Андрей Добров - Украденный голос. Гиляровский и Шаляпин стр 5.

Шрифт
Фон

И распахнул дверь.

Туман окутывал всю Хитровку. Но из раскрывшегося зева «Каторги» на нас обрушилось более густое и зловонное облако пара и махорочного дыма, в уши ударила музыка, крики, пьяный смех и матерная ругань вперемежку со стуком стаканов и невыносимым сухим кашлем. Шаляпин аж отшатнулся, но я уже шагнул в низкий дверной проем, и ему ничего не оставалось, как последовать вслед за мной.

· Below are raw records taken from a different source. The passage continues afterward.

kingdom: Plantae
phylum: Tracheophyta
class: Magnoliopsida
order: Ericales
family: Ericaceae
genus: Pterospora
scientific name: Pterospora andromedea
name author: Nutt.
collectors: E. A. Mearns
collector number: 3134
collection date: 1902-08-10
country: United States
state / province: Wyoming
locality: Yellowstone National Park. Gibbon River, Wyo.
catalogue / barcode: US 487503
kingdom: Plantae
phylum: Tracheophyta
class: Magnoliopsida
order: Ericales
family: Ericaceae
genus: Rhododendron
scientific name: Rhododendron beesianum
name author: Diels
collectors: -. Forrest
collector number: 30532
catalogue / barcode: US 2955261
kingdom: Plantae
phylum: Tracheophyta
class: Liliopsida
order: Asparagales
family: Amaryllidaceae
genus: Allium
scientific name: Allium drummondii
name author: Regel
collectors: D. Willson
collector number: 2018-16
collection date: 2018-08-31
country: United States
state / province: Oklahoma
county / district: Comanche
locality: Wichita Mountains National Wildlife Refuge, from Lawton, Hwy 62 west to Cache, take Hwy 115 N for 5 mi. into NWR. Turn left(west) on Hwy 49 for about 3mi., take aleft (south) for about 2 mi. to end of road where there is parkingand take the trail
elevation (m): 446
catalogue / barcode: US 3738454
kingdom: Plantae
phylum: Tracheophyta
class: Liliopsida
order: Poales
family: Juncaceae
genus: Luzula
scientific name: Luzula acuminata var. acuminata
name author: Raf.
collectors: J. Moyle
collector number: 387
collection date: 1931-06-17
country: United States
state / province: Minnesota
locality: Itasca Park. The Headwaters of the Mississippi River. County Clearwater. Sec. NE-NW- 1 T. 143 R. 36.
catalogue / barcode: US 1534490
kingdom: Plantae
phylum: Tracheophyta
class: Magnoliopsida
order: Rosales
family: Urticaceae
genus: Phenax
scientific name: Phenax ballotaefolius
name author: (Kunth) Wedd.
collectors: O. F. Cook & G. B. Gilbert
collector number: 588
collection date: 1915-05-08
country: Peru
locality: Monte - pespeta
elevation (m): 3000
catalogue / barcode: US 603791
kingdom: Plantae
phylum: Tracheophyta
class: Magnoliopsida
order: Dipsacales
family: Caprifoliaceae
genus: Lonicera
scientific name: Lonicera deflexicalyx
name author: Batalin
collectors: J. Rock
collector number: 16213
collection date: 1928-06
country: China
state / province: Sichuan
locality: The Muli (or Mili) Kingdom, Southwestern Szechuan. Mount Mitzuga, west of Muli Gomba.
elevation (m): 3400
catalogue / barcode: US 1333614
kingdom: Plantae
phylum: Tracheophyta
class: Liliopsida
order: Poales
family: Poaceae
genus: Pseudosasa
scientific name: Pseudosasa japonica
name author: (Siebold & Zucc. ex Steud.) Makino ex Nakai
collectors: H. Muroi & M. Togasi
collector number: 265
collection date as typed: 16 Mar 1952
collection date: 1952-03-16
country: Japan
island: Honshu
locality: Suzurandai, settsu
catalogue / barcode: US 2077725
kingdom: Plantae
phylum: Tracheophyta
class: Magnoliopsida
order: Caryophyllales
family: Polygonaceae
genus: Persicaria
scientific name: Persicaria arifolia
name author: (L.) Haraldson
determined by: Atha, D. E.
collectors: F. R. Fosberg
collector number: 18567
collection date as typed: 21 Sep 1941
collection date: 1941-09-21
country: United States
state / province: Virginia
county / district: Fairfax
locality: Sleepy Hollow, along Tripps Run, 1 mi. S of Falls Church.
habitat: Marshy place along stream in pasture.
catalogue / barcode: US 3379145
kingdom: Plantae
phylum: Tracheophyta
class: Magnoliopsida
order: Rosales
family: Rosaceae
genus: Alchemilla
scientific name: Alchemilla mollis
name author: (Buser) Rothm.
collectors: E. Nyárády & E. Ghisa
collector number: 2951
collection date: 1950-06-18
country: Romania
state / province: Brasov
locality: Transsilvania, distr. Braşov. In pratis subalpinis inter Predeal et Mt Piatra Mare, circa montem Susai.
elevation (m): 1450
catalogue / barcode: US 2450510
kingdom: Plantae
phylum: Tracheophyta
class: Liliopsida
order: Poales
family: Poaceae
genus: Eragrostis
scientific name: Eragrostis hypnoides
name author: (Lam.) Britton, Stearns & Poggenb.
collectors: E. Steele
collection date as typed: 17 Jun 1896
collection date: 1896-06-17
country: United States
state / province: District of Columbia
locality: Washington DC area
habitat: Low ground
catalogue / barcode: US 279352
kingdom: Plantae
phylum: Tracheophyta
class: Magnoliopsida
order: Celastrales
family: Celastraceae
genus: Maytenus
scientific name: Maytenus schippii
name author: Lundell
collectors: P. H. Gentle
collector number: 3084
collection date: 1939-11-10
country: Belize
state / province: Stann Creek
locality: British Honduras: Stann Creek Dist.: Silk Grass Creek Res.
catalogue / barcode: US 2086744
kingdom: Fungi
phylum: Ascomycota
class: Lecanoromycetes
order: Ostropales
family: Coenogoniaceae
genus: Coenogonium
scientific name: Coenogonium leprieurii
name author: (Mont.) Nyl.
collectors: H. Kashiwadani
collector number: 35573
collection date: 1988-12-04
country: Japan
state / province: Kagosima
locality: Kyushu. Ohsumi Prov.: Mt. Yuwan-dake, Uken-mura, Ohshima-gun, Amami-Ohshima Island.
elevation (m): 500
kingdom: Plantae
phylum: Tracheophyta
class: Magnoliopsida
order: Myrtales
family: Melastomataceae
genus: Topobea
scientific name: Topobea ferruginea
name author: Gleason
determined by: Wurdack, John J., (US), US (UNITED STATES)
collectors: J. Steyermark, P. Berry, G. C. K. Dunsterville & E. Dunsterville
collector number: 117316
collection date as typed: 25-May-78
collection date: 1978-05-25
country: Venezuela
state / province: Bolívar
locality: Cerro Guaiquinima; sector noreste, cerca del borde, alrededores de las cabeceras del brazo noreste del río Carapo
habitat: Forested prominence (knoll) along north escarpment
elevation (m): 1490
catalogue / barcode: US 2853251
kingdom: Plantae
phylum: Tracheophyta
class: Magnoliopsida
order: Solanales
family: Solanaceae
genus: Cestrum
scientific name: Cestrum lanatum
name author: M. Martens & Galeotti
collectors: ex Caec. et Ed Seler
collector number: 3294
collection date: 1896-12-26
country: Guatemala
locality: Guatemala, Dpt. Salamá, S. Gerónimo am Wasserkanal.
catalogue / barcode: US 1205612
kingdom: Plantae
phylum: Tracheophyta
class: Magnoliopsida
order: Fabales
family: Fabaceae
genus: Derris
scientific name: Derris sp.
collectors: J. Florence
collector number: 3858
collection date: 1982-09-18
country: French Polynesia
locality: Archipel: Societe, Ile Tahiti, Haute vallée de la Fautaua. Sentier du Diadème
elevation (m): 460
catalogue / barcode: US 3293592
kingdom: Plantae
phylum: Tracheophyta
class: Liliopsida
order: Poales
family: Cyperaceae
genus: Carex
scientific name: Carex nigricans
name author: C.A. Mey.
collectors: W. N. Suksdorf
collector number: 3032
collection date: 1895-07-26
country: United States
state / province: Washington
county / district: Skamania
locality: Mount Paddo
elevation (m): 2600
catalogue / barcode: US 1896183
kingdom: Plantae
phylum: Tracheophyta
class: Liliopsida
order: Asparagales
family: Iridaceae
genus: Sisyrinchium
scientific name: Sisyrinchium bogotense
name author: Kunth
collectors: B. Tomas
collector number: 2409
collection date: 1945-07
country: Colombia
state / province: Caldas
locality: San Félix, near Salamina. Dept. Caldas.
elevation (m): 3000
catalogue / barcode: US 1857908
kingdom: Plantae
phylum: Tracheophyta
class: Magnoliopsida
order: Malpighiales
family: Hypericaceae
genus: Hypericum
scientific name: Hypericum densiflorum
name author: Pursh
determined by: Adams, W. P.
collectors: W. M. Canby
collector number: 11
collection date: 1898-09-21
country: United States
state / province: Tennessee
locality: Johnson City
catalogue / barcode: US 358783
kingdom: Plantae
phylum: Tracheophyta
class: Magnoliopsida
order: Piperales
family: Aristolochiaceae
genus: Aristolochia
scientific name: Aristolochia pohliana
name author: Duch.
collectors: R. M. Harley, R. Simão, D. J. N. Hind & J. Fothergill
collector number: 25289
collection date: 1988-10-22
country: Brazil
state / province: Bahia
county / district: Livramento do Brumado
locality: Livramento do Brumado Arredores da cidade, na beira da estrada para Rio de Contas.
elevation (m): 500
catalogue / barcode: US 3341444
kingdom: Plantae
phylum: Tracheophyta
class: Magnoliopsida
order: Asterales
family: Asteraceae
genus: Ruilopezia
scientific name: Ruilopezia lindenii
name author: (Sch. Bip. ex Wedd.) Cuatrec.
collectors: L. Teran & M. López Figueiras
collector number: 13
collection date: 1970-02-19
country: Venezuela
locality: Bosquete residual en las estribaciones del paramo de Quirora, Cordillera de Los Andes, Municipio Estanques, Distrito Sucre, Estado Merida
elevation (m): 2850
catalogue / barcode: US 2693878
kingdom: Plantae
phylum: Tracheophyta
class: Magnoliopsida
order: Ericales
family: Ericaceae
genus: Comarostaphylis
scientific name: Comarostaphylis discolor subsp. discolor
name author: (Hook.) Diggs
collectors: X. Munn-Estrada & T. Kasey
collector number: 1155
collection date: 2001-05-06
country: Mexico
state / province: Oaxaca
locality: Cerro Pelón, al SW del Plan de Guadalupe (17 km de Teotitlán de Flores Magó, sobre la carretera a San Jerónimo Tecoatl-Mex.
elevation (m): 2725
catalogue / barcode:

Если бы Господь мановением руки уничтожил бы висящий здесь покров дыма и пара, нашему взгляду открылась бы большая зала со столами, стульями, дверью в кухню и посетителями. Сумели бы мы рассмотреть маленькие оконца, большей частью без стекол, забитые досками и заткнутые вонючим тряпьем. Увидели бы угол, где на черных от копоти табуретах сидели музыканты – гармонист и кларнетист. Но Всевышний в мудрости Своей никогда такого не делал. И потому скрытыми для нас остались и обшарпанные до старого бурого кирпича стены, и дальние углы, где за грязными столами сидели личности самого бандитского вида, и музыканты. Видели мы только слой грязи на полу, нанесенный стоптанными сапогами и рваными ботинками местной публики, соседние столики да валяющегося у порога полуголого, избитого до багровых синяков старика, которого быстро ухватили за босые ноги и утащили за дверь.

Не было тут никаких мэтров, встречающих гостей. Мы сами прошли почти на середину залы и сели за пустующий столик. Шаляпин сначала замешкался положить локти на его липкую поверхность, но потом вспомнил, что на нем не фрак, а старое драное пальто, не стал чиниться.

Подбежал половой и принял у меня заказ – две бутылки водки и пяток моченой антоновки.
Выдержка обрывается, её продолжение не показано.